**The problem**
Copy, exactly as written, the lines that begin at the one containing "Zarządzanie siecią VPP" and end at the one containing "ם טוב, הם פורחים, נכנסים". Skip any pictures in the data below.

(Information provided begins)

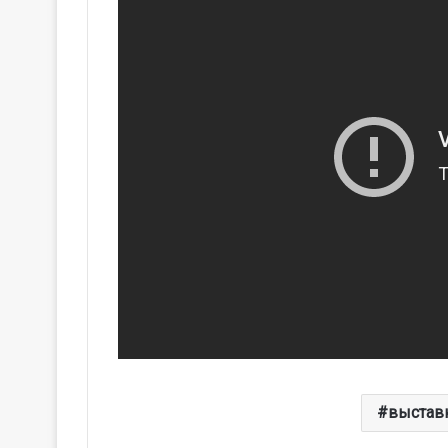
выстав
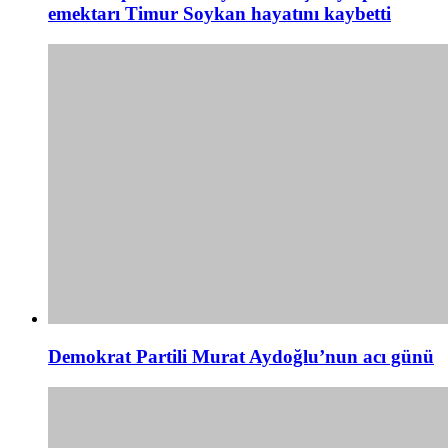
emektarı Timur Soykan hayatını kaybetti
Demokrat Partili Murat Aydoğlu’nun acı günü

(Information provided ends)
(Information provided begins)

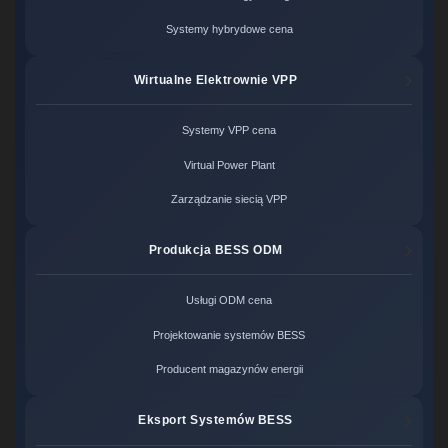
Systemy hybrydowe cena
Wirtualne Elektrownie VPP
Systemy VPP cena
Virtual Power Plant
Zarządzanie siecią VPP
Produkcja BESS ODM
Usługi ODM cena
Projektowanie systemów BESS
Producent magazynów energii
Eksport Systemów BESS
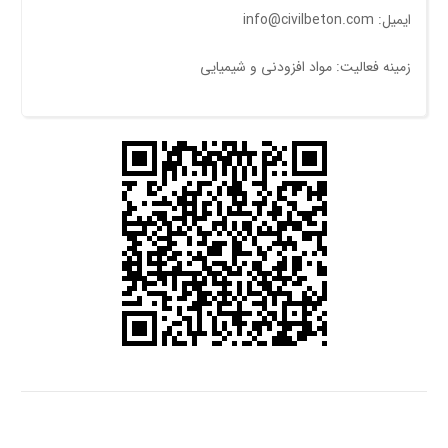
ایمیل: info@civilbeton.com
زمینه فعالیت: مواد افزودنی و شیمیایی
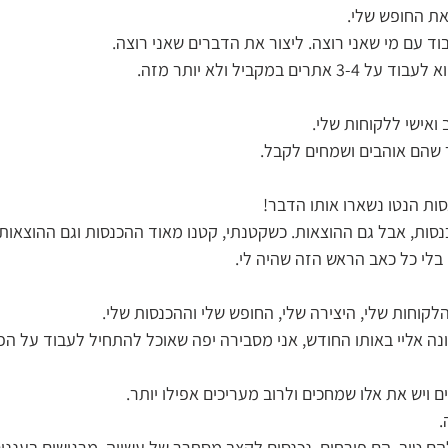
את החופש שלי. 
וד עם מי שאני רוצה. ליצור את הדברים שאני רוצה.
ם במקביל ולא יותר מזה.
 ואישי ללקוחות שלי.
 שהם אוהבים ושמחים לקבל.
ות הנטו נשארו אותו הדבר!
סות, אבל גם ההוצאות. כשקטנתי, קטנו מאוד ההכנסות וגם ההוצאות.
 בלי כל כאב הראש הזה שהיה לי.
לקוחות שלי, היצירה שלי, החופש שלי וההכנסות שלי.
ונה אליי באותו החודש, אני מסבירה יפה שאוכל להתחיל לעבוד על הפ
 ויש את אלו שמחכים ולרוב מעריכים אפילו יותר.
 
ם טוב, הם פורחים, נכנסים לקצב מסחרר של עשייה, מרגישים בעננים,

(Information provided ends)

**Answer area**
Zarządzanie siecią VPP
Produkcja BESS ODM
Usługi ODM cena
Projektowanie systemów BESS
Producent magazynów energii
Eksport Systemów BESS
ایمیل: info@civilbeton.com
زمینه فعالیت: مواد افزودنی و شیمیایی
את החופש שלי. 
וד עם מי שאני רוצה. ליצור את הדברים שאני רוצה.
ם במקביל ולא יותר מזה.
 ואישי ללקוחות שלי.
 שהם אוהבים ושמחים לקבל.
ות הנטו נשארו אותו הדבר!
סות, אבל גם ההוצאות. כשקטנתי, קטנו מאוד ההכנסות וגם ההוצאות.
 בלי כל כאב הראש הזה שהיה לי.
לקוחות שלי, היצירה שלי, החופש שלי וההכנסות שלי.
ונה אליי באותו החודש, אני מסבירה יפה שאוכל להתחיל לעבוד על הפ
 ויש את אלו שמחכים ולרוב מעריכים אפילו יותר.
 
ם טוב, הם פורחים, נכנסים לקצב מסחרר של עשייה, מרגישים בעננים,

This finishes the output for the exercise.